Ce double scrutin marque le basculement de la Turquie vers le système d'" hyperprésidence " voulu par M. Erdogan et approuvé lors d'un référendum remporté de justesse en 2017. Dorénavant, le Parlement ne devra plus approuver la composition du gouvernement, il ne pourra plus questionner les ministres sur le bien-fondé de leur politique.
Tous les pouvoirs seront concentrés entre les mains du président Erdogan qui pourra gouverner par décrets, décider du budget, déclarer l'état d'urgence. Il nommera le gouvernement, les vice-présidents, les hauts fonctionnaires, la moitié des juges de la Cour constitutionnelle, l'autre moitié étant nommée par le Parlement, lequel reste dominé par sa formation alliée aux nationalistes.

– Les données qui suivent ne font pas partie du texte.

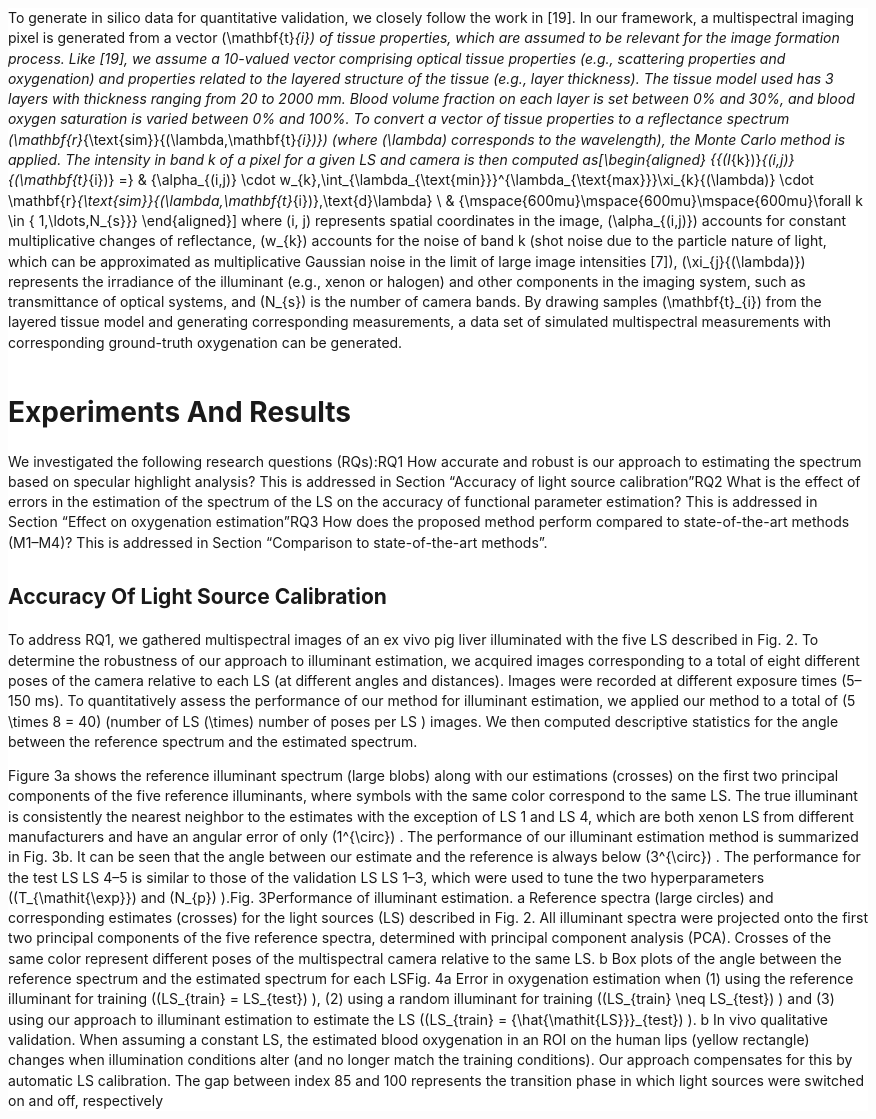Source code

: To generate in silico data for quantitative validation, we closely follow the work in [19]. In our framework, a multispectral imaging pixel is generated from a vector \(\mathbf{t}_{i}\)  of tissue properties, which are assumed to be relevant for the image formation process. Like [19], we assume a 10-valued vector comprising optical tissue properties (e.g., scattering properties and oxygenation) and properties related to the layered structure of the tissue (e.g., layer thickness). The tissue model used has 3 layers with thickness ranging from 20 to 2000 mm. Blood volume fraction on each layer is set between 0% and 30%, and blood oxygen saturation is varied between 0% and 100%. To convert a vector of tissue properties to a reflectance spectrum \(\mathbf{r}_{\text{sim}}{(\lambda,\mathbf{t}_{i})}\)  (where \(\lambda\)  corresponds to the wavelength), the Monte Carlo method is applied. The intensity in band k of a pixel for a given LS and camera is then computed as\[\begin{aligned} {{(I_{k})}_{(i,j)}{(\mathbf{t}_{i})} =} & {\alpha_{(i,j)} \cdot w_{k}\,\int_{\lambda_{\text{min}}}^{\lambda_{\text{max}}}\xi_{k}{(\lambda)} \cdot \mathbf{r}_{\text{sim}}{(\lambda,\mathbf{t}_{i})}\,\text{d}\lambda} \\  & {\mspace{600mu}\mspace{600mu}\mspace{600mu}\forall k \in \{ 1,\ldots,N_{s}\}} \end{aligned}\] where (i, j) represents spatial coordinates in the image, \(\alpha_{(i,j)}\)  accounts for constant multiplicative changes of reflectance, \(w_{k}\)  accounts for the noise of band k (shot noise due to the particle nature of light, which can be approximated as multiplicative Gaussian noise in the limit of large image intensities [7]), \(\xi_{j}{(\lambda)}\)  represents the irradiance of the illuminant (e.g., xenon or halogen) and other components in the imaging system, such as transmittance of optical systems, and \(N_{s}\)  is the number of camera bands. By drawing samples \(\mathbf{t}_{i}\)  from the layered tissue model and generating corresponding measurements, a data set of simulated multispectral measurements with corresponding ground-truth oxygenation can be generated.

# Experiments And Results

We investigated the following research questions (RQs):RQ1 How accurate and robust is our approach to estimating the spectrum based on specular highlight analysis? This is addressed in Section “Accuracy of light source calibration”RQ2 What is the effect of errors in the estimation of the spectrum of the LS on the accuracy of functional parameter estimation? This is addressed in Section “Effect on oxygenation estimation”RQ3 How does the proposed method perform compared to state-of-the-art methods (M1–M4)? This is addressed in Section “Comparison to state-of-the-art methods”.

## Accuracy Of Light Source Calibration

To address RQ1, we gathered multispectral images of an ex vivo pig liver illuminated with the five LS described in Fig. 2. To determine the robustness of our approach to illuminant estimation, we acquired images corresponding to a total of eight different poses of the camera relative to each LS (at different angles and distances). Images were recorded at different exposure times (5–150 ms). To quantitatively assess the performance of our method for illuminant estimation, we applied our method to a total of \(5 \times 8 = 40\)  (number of LS \(\times\)  number of poses per LS ) images. We then computed descriptive statistics for the angle between the reference spectrum and the estimated spectrum.

Figure 3a shows the reference illuminant spectrum (large blobs) along with our estimations (crosses) on the first two principal components of the five reference illuminants, where symbols with the same color correspond to the same LS. The true illuminant is consistently the nearest neighbor to the estimates with the exception of LS 1 and LS 4, which are both xenon LS from different manufacturers and have an angular error of only \(1^{\circ}\) . The performance of our illuminant estimation method is summarized in Fig. 3b. It can be seen that the angle between our estimate and the reference is always below \(3^{\circ}\) . The performance for the test LS LS 4–5 is similar to those of the validation LS LS 1–3, which were used to tune the two hyperparameters (\(T_{\mathit{\exp}}\)  and \(N_{p}\) ).Fig. 3Performance of illuminant estimation. a Reference spectra (large circles) and corresponding estimates (crosses) for the light sources (LS) described in Fig. 2. All illuminant spectra were projected onto the first two principal components of the five reference spectra, determined with principal component analysis (PCA). Crosses of the same color represent different poses of the multispectral camera relative to the same LS. b Box plots of the angle between the reference spectrum and the estimated spectrum for each LSFig. 4a Error in oxygenation estimation when (1) using the reference illuminant for training (\(LS_{train} = LS_{test}\) ), (2) using a random illuminant for training (\(LS_{train} \neq LS_{test}\) ) and (3) using our approach to illuminant estimation to estimate the LS (\(LS_{train} = {\hat{\mathit{LS}}}_{test}\) ). b In vivo qualitative validation. When assuming a constant LS, the estimated blood oxygenation in an ROI on the human lips (yellow rectangle) changes when illumination conditions alter (and no longer match the training conditions). Our approach compensates for this by automatic LS calibration. The gap between index 85 and 100 represents the transition phase in which light sources were switched on and off, respectively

Recep Tayyip Erdogan va donc endosser ses habits de président pour un nouveau mandat de cinq ans. Pas un instant au cours de la journée du 24 juin, l'homme n'a douté de son succès, prédisant
" une révolution démocratique " alors qu'il glissait son bulletin dans l'urne du bureau de vote du quartier de Kisikli, sur la rive asiatique d'Istanbul, où il a sa résidence.
" J'ai opté pour la stabilité "Sa victoire dès le premier tour de la présidentielle contredit toutes les prévisions des instituts de sondage, ruine les espoirs de l'opposition, tranche avec les résultats du référendum d'avril 2017, quand les grandes villes du pays, Istanbul, Ankara, Izmir, s'étaient prononcées contre son projet d'hyperprésidence.
Les résultats du double scrutin de dimanche bousculent les certitudes. Le CHP, dont le candidat, Muharrem Ince, a fait une campagne particulièrement remarquée, est en recul de 7 % par rapport au score qui fut le sien lors des élections législatives de novembre 2015. Deux millions de personnes avaient assisté au meeting de Muharrem Ince, le 21 juin à -Izmir, 52 % des électeurs de la région lui ont donné leurs voix pour la présidentielle. Toutefois, le CHP n'obtient que 42 % des voix au niveau régional dans le cadre des législatives.
Autre énigme, le MHP nationaliste, allié à l'AKP, a recueilli 11 % des voix sans avoir mené campagne. Son score est le même que celui réalisé aux législatives de novembre 2015 alors qu'entre-temps le parti a subi un schisme, quand Meral Aksener, une égérie de la droite nationaliste, a fait défection pour créer son propre parti (Le Bon Parti) à l'automne 2017, entraînant avec elle une bonne partie de la base.
" J'ai opté pour la stabilité ", explique Ali Bulut, un commerçant du quartier populaire de Yenimahalle à Ankara, qui a donné sa voix au président sortant, convaincu que
" lui seul pourra nous sortir du mauvais pas économique dans lequel nous sommes plongés ". Endetté auprès des banques, ce père de quatre enfants craignait d'avoir tout à perdre en cas de changement. Il croit à la poursuite du miracle économique mené tambour battant par l'AKP au début de son règne tout en s'inquiétant de la récession qui s'annonce. Pour finir, Ali Bulut est, comme beaucoup d'électeurs favorables à M. Erdogan, sensible à l'argument d'une
" Turquie forte ", dont le dirigeant
" a l'aplomb nécessaire pour tenir les ennemis du pays en respect ".